#### [Assigned task]
To complete the exercise, repeat every record exactly as it stands.

Graphic revision entries:
BEGIN
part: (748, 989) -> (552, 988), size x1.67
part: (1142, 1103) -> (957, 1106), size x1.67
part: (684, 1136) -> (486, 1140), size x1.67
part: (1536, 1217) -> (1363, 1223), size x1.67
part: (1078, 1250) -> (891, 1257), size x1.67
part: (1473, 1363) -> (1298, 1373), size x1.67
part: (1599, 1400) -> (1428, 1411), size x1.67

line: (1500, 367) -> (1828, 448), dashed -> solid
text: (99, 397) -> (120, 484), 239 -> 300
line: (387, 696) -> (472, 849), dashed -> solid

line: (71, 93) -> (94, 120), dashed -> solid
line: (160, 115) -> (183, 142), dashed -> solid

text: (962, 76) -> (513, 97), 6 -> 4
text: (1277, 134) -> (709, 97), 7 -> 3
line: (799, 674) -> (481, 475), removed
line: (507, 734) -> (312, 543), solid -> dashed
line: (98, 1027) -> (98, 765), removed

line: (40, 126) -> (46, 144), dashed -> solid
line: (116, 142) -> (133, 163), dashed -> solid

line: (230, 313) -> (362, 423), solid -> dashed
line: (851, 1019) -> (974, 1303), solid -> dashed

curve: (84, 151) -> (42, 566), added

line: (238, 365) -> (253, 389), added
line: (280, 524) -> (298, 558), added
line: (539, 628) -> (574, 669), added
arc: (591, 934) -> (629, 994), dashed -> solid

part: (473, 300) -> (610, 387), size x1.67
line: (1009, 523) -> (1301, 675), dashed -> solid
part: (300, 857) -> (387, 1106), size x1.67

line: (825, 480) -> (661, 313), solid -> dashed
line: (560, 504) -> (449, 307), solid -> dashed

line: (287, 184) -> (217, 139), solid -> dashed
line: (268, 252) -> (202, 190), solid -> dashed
END
#### [Reply to the exercise]
part: (748, 989) -> (552, 988), size x1.67
part: (1142, 1103) -> (957, 1106), size x1.67
part: (684, 1136) -> (486, 1140), size x1.67
part: (1536, 1217) -> (1363, 1223), size x1.67
part: (1078, 1250) -> (891, 1257), size x1.67
part: (1473, 1363) -> (1298, 1373), size x1.67
part: (1599, 1400) -> (1428, 1411), size x1.67

line: (1500, 367) -> (1828, 448), dashed -> solid
text: (99, 397) -> (120, 484), 239 -> 300
line: (387, 696) -> (472, 849), dashed -> solid

line: (71, 93) -> (94, 120), dashed -> solid
line: (160, 115) -> (183, 142), dashed -> solid

text: (962, 76) -> (513, 97), 6 -> 4
text: (1277, 134) -> (709, 97), 7 -> 3
line: (799, 674) -> (481, 475), removed
line: (507, 734) -> (312, 543), solid -> dashed
line: (98, 1027) -> (98, 765), removed

line: (40, 126) -> (46, 144), dashed -> solid
line: (116, 142) -> (133, 163), dashed -> solid

line: (230, 313) -> (362, 423), solid -> dashed
line: (851, 1019) -> (974, 1303), solid -> dashed

curve: (84, 151) -> (42, 566), added

line: (238, 365) -> (253, 389), added
line: (280, 524) -> (298, 558), added
line: (539, 628) -> (574, 669), added
arc: (591, 934) -> (629, 994), dashed -> solid

part: (473, 300) -> (610, 387), size x1.67
line: (1009, 523) -> (1301, 675), dashed -> solid
part: (300, 857) -> (387, 1106), size x1.67

line: (825, 480) -> (661, 313), solid -> dashed
line: (560, 504) -> (449, 307), solid -> dashed

line: (287, 184) -> (217, 139), solid -> dashed
line: (268, 252) -> (202, 190), solid -> dashed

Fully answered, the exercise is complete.